# would you call this a "square bowl"?



## duncsuss (Aug 21, 2009)

I had fun with this one -- not sure where I first saw the shape, but it'd been in the back of my mind for a while.

It started out as a nice piece of cherry that came from friends who lost a tree to snow damage. I wanted to keep some of the natural bark edge if I could, but it felt too small a diameter log to work the regular "bark rim".

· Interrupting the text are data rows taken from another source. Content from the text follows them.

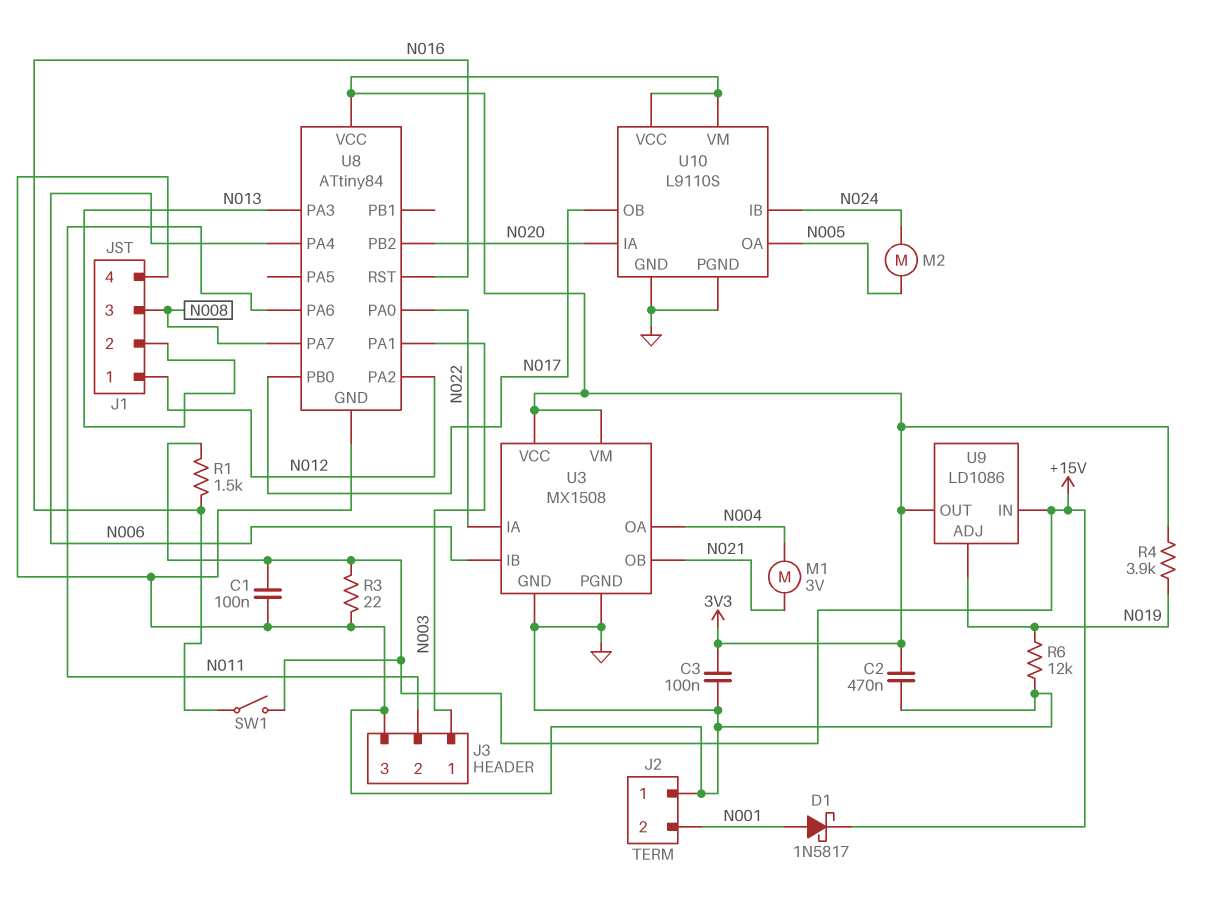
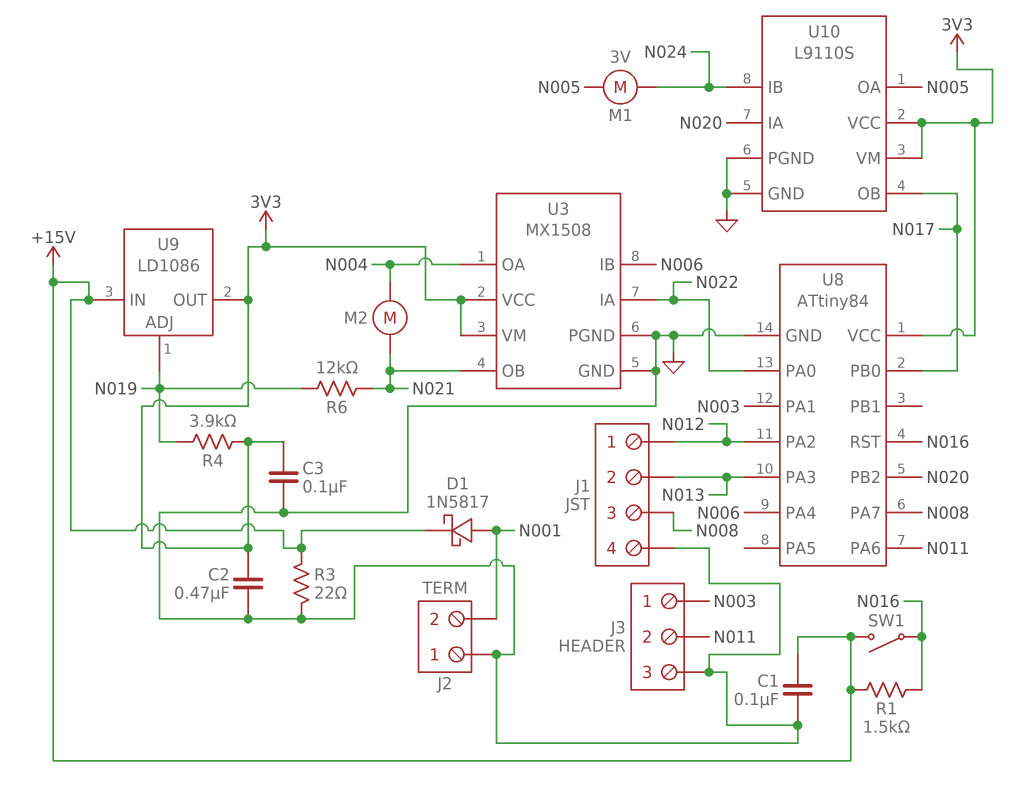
M1: motor 3V (N004, N021) -> motor 3V (N005, N024)
M2: motor (N005, N024) -> motor (N004, N021)
R6: 12k (GND, N019) -> 12k (N019, N021)

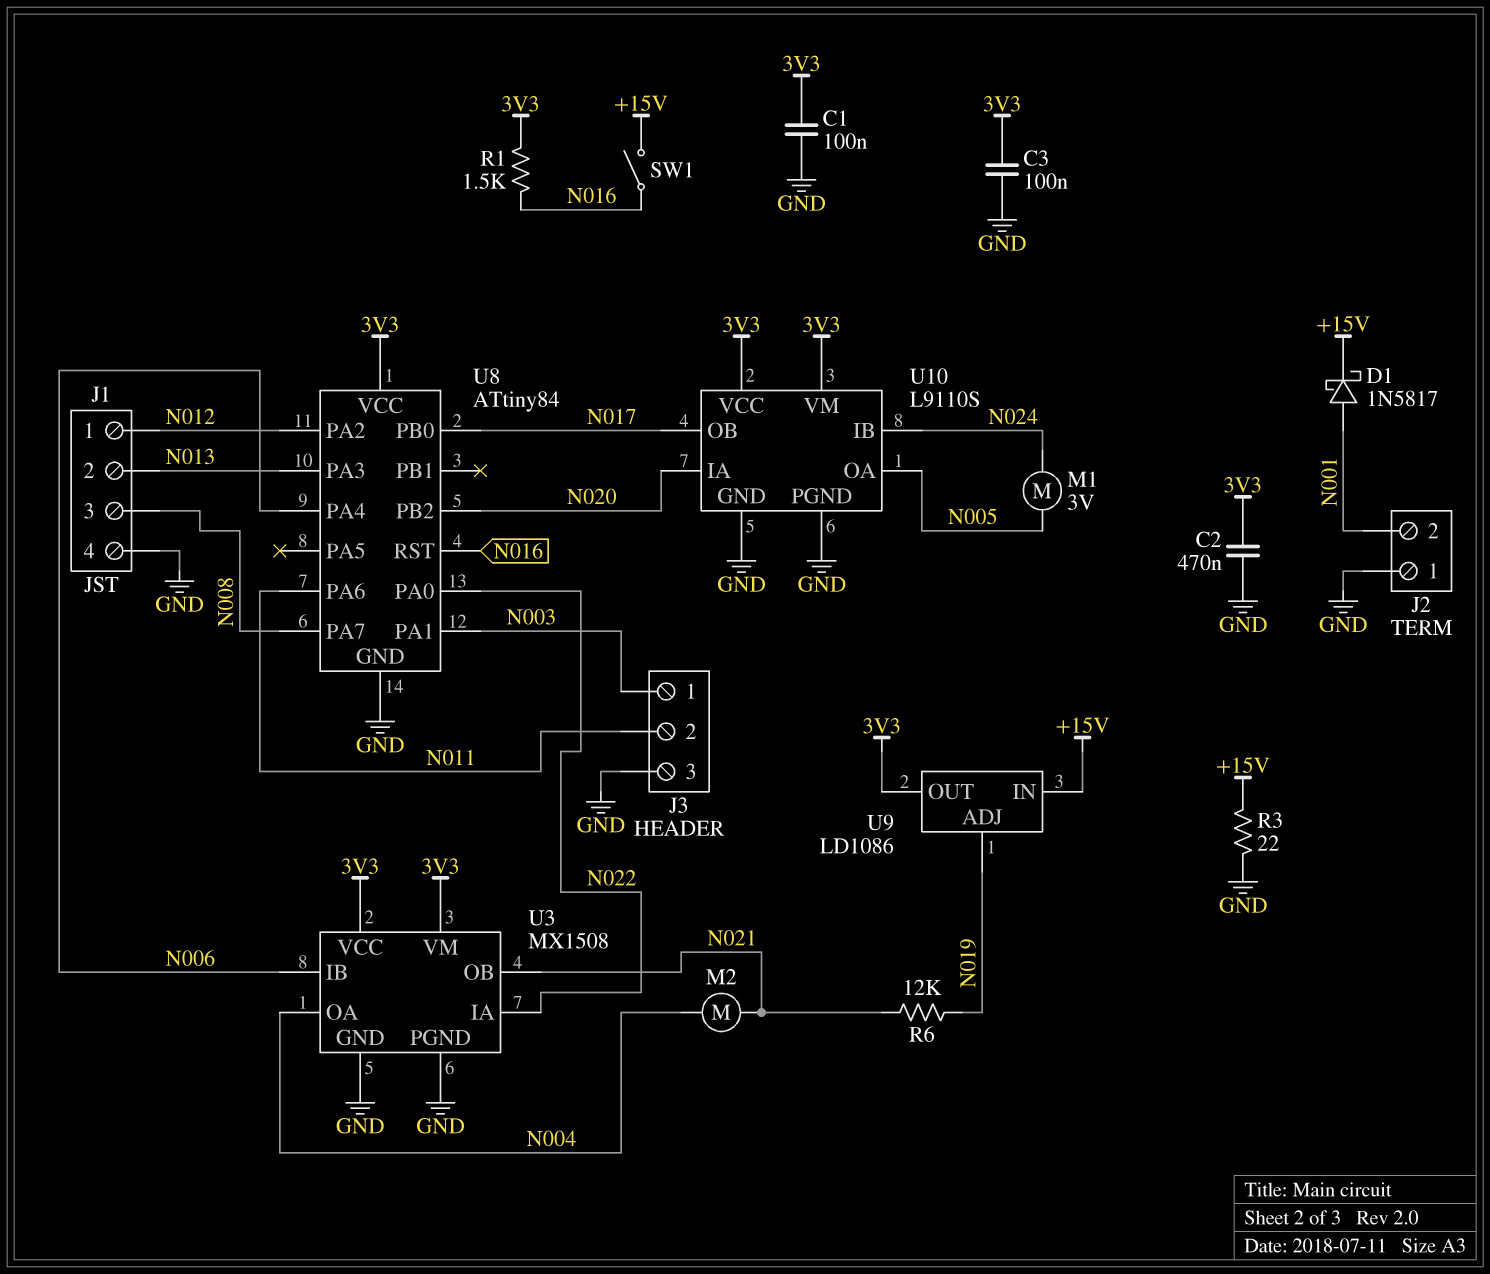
C1: 100nF (+15V, GND) -> 100nF (3V3, GND)
R1: 1.5k (+15V, N016) -> 1.5k (3V3, N016)
R4: 3.9k (3V3, N019) -> none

Finished with a couple of coats of spray-on shellac and 2 coats of wipe-on polycrylic.


----------



## john lucas (Sep 18, 2007)

I'd call it a square bowl. My friend Jamie Donaldson does a lot of these and has a good video on Youtube about making them. I made a bunch of square hand mirrors for a while but they didn't sell as well as the round ones.


----------



## sawdustfactory (Jan 30, 2011)

Very nice.


----------



## robert421960 (Dec 9, 2010)

thats pretty unique:thumbsup:
and that is always good


----------



## mackem (May 20, 2007)

Great work Duncan :yes:, I'll bet your friends
will treasure it. :thumbsup:


----------



## Bonanza35 (Jan 20, 2011)

Whatever it's called it's very cool. I love the natural edges. looks like you made very good use of that piece of wood.


----------



## NCPaladin (Aug 7, 2010)

Looks good :yes:
I'v seen lots of square bowls and turned a few. None with a natural edge though and I like that take.


----------



## tcleve4911 (Dec 16, 2006)

Great job Duncan.
Looks like a knuckle buster for sure......


Question......
do you rough cut any of the waste on the bandsaw to get a partial shape before you chuck it up or is that done on the lathe from a big chunk of wood?

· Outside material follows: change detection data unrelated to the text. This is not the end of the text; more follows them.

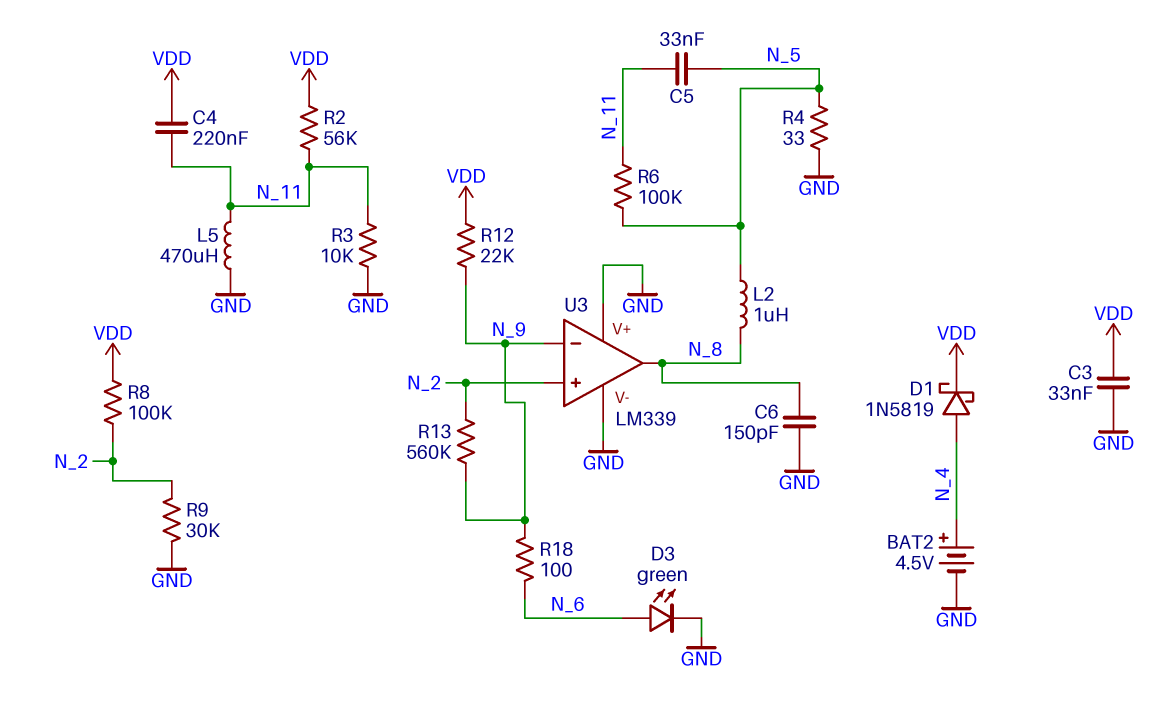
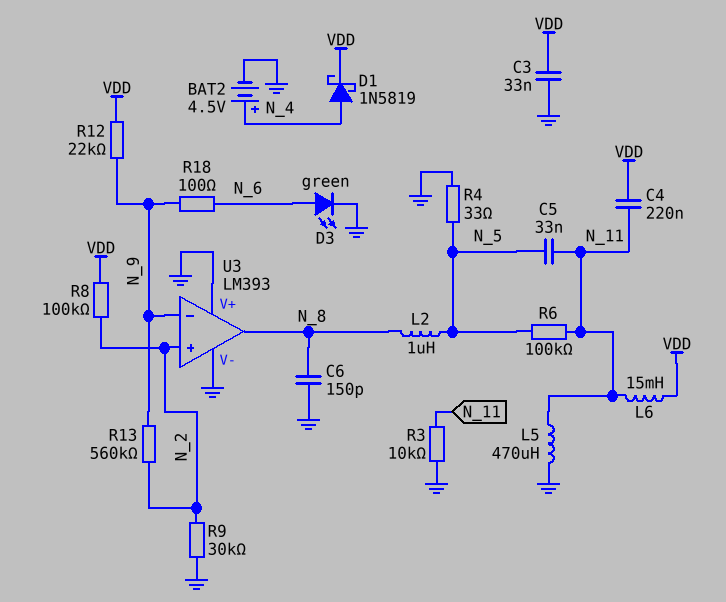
L6: none -> 15mH (N_11, VDD)
R2: 56k (N_11, VDD) -> none
U3: LM339 -> LM393

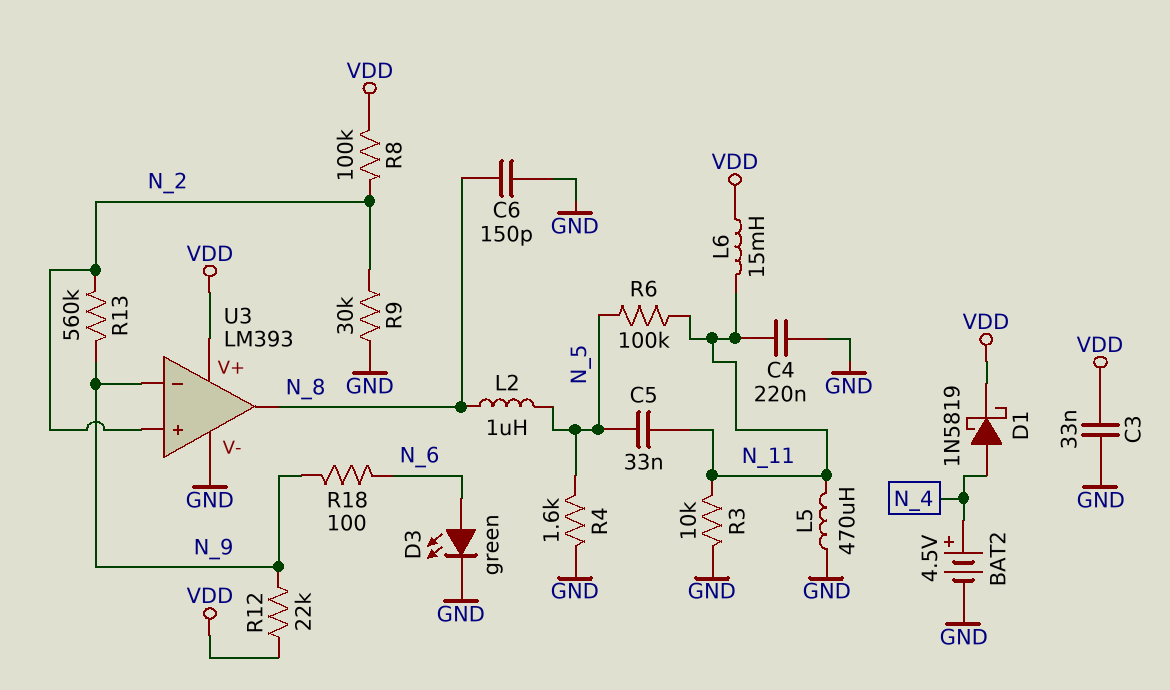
C4: 220nF (N_11, VDD) -> 220nF (GND, N_11)
R4: 33 (GND, N_5) -> 1.6k (GND, N_5)
U3 pin V+: GND -> VDD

2. how big is that actual piece?


----------



## BigBull (Feb 10, 2010)

I gonna put this on my todo list. Thanks for posting, it looks great.


----------



## duncsuss (Aug 21, 2009)

Thanks everyone :smile:



tcleve4911 said:


> Looks like a knuckle buster for sure......


Uh, yes (and it seems I'm a slow learner) :blink:



> do you rough cut any of the waste on the bandsaw to get a partial shape before you chuck it up or is that done on the lathe from a big chunk of wood?


It was just a cylinder cut in half vertically.


> 2. how big is that actual piece?


(From memory) the square is about 4.5" x 4.5", it stands just under 3" tall.


----------



## Wood85 (Jan 9, 2012)

This is really great Duncan! I love the way you kept the bark on the edges. It gives the form a really earthy and organic feel. I love that! I'm a novice myself and I have yet to turn a natural edge bowl, but I will definitely keep this design in the back of my mind for when I do decide to do so! Thanks so much for the inspiration!

-Steve


----------



## txpaulie (Jul 21, 2010)

Beauty!:thumbsup:

Thanks Duncan!:yes:

p


----------



## Drex (Jan 11, 2012)

Very nice bowl! If you guys keep posting very cool stuff I'll never get anything else done!! I'm going to try some 12 cent pens today I saw on a Captain Eddie video! This stuff is habit forming! Should be regulated!!

One good turn deserves another!


----------



## firehawkmph (Apr 26, 2008)

Nice job Dunc,
If I didn't read your post, I never would have guessed that was a piece of cherry. Square-edged bowls are fun, just make sure your fingers don't get in the way of the corners, ouch. Course, you'll probably only have that happen once. Good job,
Mike Hawkins


----------